Mariana Bonora acrescenta que, além dos biológicos, startups que atuem com temas ligados à sustentabilidade, carbono e operações verdes devem ganhar ainda mais espaço no ano que vem.
Ela vê o tema aquecido em todas as esferas da cadeia produtiva, até mesmo partindo do governo, tentando estimular e trazendo incentivos maiores no crédito rural. “Em 2024 devemos ter uma aceleração desses negócios, com resultados mais tangíveis”, disse a diretora da ABFintechs.
No universo ESG, Rodrigues vê boas oportunidades em startups que atuam na rastreabilidade. Segundo ele, o tema é importante, mas, na ponta do lápis, como o benefício não é tão claro e visível ao produtor, acaba perdendo relevância.
“Esse benefício precisa chegar na ponta, para que a adesão aconteça mais rápido. Somos pressionados pelo mundo para ser mais verde, mas o fato é que se o produtor estiver no vermelho sem resultado ele não vai adotar de bate pronto, existe uma maturação de contrapartida para o produtor ser ainda mais verde”, acrescenta.
Aglutinando serviços
Rodrigues também pontuou que um grande desafio que as startups do agro terão que enfrentar em 2024 é o de incorporar serviços numa mesma solução.
Com várias empresas que atendem o negócio, cada uma em uma parte da cadeia produtiva, um produtor se vê diante de uma gama de contratos variados para assinar.
“A dificuldade é incorporar diferentes agtechs em um só serviço.

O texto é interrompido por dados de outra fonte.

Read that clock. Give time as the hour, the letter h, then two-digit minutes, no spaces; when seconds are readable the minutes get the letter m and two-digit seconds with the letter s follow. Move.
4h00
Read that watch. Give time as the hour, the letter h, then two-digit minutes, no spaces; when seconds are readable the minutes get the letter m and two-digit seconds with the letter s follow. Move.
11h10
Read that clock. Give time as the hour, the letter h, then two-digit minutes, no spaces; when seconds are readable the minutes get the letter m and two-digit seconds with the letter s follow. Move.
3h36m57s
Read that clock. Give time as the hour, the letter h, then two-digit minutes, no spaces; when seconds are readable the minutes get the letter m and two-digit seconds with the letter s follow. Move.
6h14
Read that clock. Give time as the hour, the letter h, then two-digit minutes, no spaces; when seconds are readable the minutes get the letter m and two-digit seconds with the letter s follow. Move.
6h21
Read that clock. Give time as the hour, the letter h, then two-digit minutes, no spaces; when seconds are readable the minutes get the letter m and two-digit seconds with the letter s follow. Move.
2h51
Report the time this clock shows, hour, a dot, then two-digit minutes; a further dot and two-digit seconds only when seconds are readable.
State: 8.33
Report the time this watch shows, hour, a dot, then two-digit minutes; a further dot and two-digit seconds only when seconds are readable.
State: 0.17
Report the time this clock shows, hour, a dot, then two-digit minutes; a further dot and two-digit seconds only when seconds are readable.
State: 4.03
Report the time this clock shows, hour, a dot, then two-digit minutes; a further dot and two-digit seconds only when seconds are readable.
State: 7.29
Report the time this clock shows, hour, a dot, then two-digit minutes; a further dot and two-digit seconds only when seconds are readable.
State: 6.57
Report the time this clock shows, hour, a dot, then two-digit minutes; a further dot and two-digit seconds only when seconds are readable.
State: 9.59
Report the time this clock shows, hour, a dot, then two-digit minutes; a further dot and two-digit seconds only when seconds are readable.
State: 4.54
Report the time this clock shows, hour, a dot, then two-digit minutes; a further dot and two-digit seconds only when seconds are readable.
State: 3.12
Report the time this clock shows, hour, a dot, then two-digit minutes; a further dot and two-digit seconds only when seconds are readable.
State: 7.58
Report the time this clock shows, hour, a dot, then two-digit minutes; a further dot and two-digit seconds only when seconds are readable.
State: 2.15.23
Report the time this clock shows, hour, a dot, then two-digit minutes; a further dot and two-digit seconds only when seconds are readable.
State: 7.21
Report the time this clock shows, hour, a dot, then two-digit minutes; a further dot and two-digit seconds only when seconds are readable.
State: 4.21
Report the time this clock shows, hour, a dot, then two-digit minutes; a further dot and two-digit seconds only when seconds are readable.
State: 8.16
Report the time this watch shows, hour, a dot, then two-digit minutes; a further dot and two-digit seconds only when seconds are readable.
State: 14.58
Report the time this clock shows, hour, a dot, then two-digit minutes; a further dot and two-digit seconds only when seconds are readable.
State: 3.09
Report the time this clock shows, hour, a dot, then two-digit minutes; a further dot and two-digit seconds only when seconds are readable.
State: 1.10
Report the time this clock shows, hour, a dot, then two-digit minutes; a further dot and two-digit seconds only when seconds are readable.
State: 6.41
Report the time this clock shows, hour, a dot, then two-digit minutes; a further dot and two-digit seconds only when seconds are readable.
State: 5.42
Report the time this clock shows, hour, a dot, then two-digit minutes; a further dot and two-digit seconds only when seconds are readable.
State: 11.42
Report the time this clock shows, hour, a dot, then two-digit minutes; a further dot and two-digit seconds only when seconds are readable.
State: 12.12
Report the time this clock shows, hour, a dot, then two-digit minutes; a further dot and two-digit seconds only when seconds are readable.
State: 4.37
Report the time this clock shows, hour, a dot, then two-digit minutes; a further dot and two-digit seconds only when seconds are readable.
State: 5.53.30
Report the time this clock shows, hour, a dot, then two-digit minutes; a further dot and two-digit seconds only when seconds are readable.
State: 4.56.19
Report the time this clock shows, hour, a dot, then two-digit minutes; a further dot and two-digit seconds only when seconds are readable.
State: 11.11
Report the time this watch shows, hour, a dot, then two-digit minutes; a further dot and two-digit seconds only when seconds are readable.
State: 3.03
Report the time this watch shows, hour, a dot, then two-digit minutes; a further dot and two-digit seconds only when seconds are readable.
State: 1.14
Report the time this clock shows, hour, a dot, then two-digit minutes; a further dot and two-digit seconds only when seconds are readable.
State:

Temos um desafio de como compilar essas techs e embarcar isso numa forma acessível para o produtor, e ele enxergar o resultado final na ponta. A forma que chega hoje faz a adoção de tech ser mais lenta”, diz.
Em uma analogia, Rodrigues explica que é como se pegássemos um aplicativo de comida como o iFood e o destrinchássemos em três outros apps. No primeiro, você escolhe o prato a ser pedido, enquanto, no segundo, contrata um entregador para levá-la até você. No último aplicativo, paga pelos serviços.
A exportação de tecnologia é outra tendência vista pelo sócio da Rural Ventures. Nesse caso, ele vislumbra grandes oportunidades de agtechs brasileiras venderem seus serviços para países africanos, pela dinâmica climática e de solo ser parecida com a brasileira.
“A próxima fronteira agrícola do mundo é a África. Então, as agtechs têm que olhar para expandir para lá e não para os EUA. O continente africano é um território aberto e não tem concorrência real. Quem comanda a tecnologia de produção num país tropical é o Brasil e, se tiver que replicar, será na África”, afirmou Fernando Rodrigues.